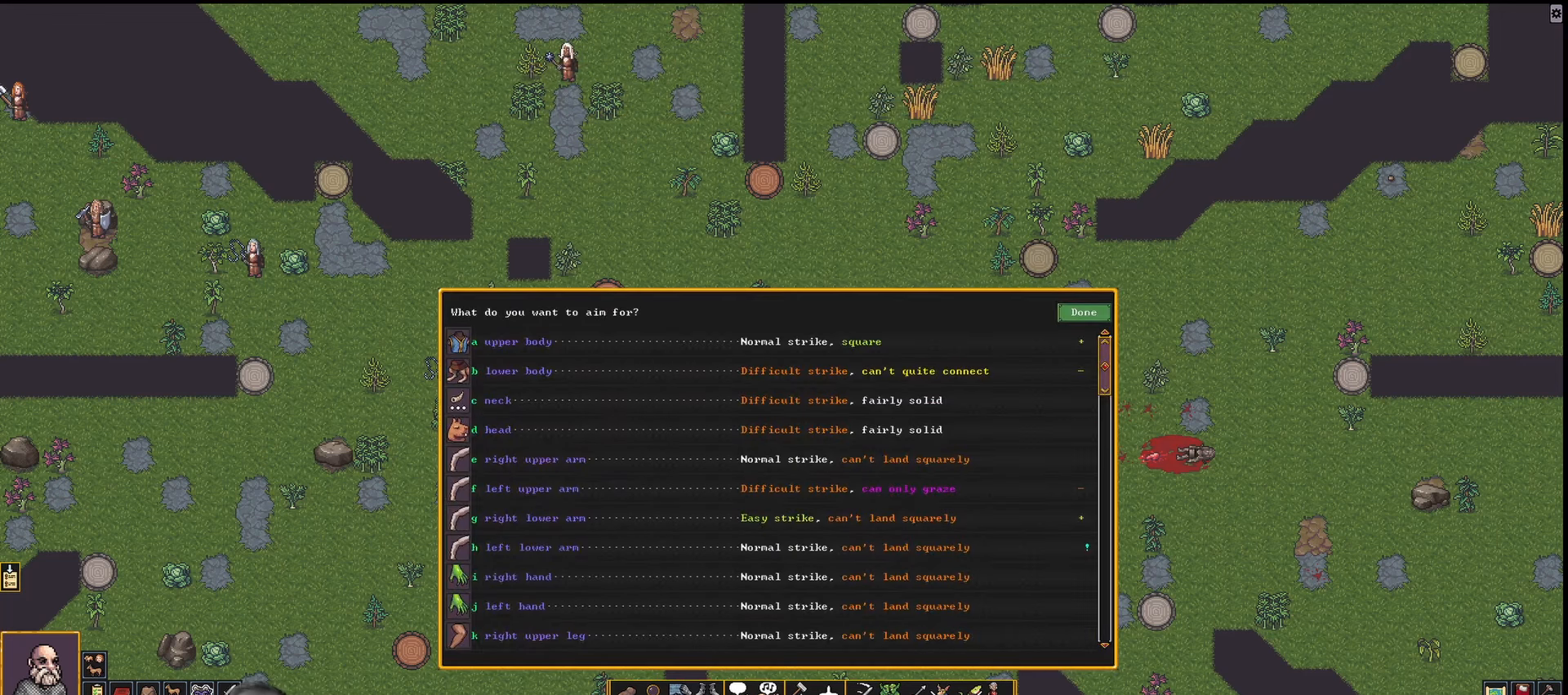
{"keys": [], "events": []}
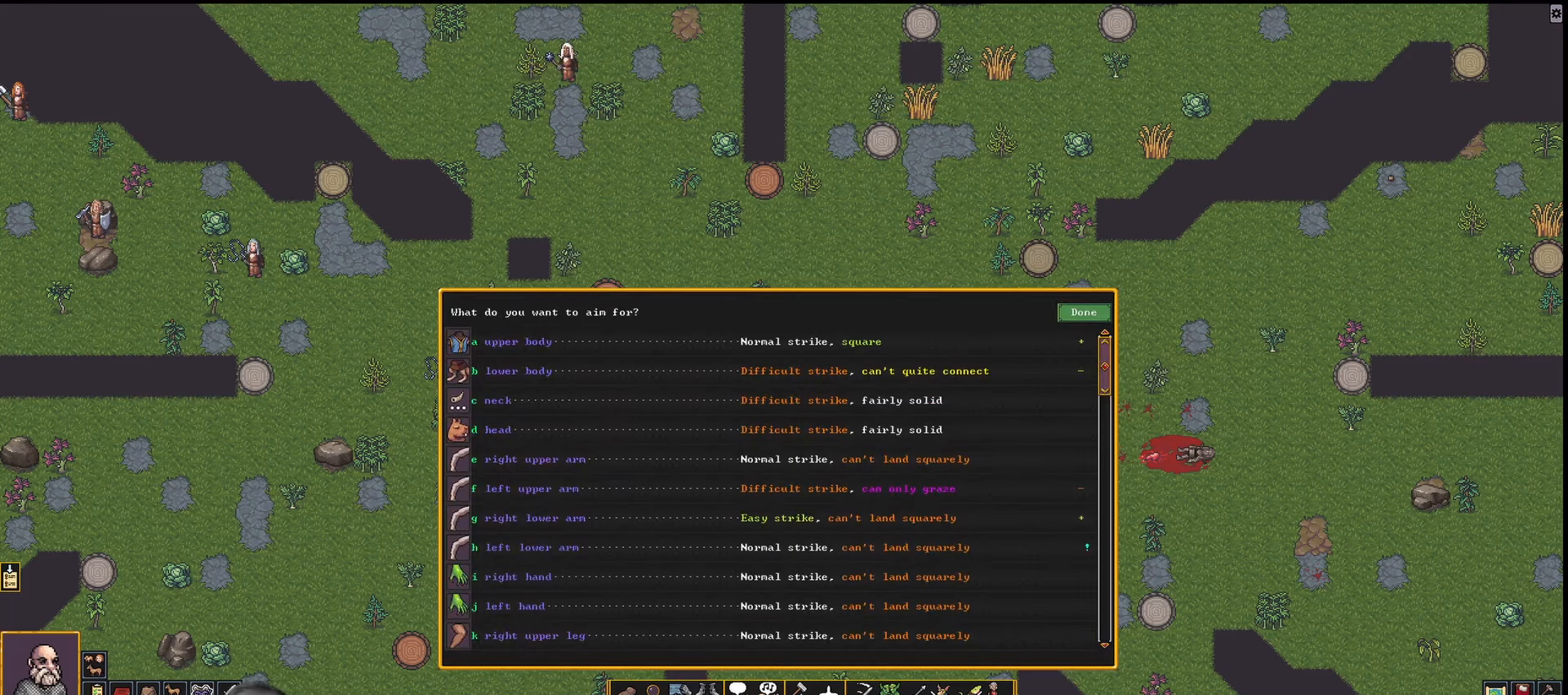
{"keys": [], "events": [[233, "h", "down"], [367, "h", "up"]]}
___
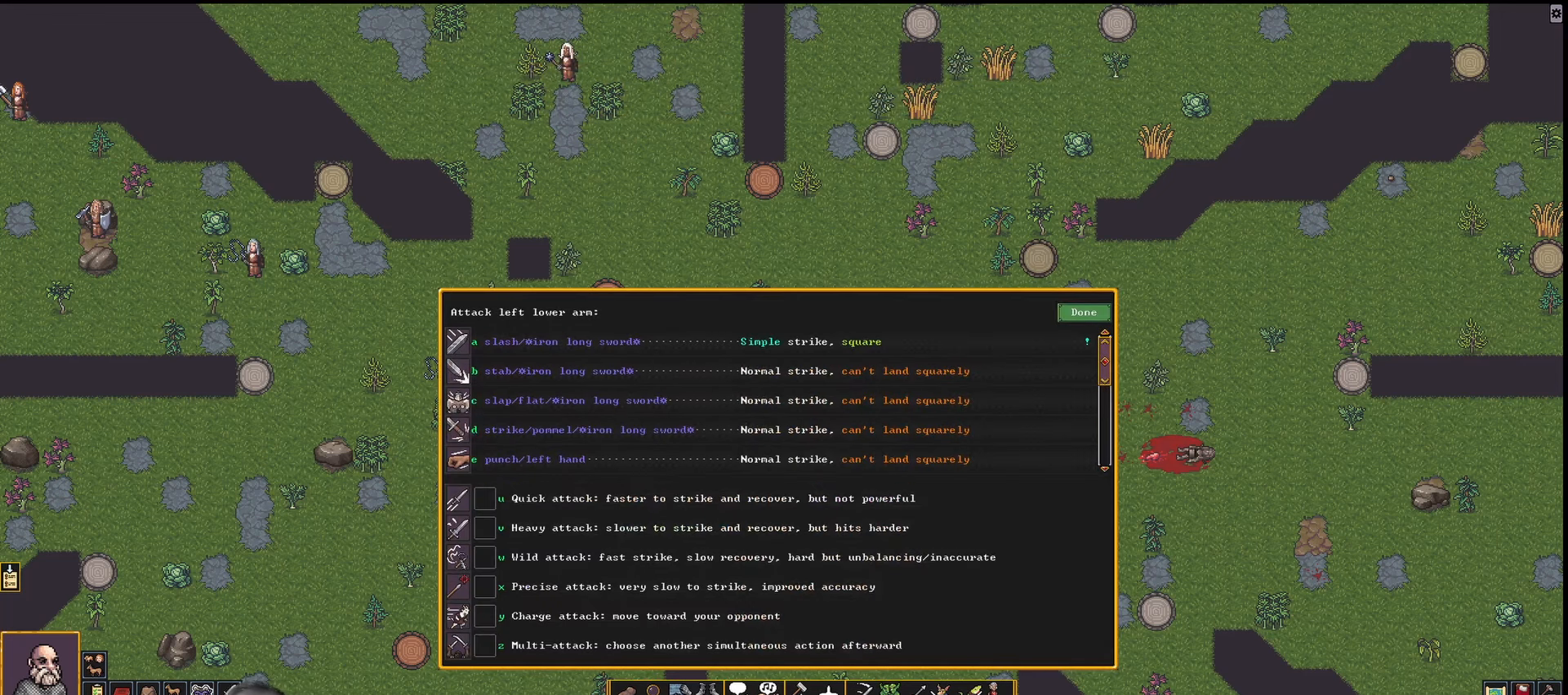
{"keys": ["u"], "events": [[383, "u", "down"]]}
___
Task details: The answer should be a single number: the count of lines in the data that include the string "down".

Task response: 2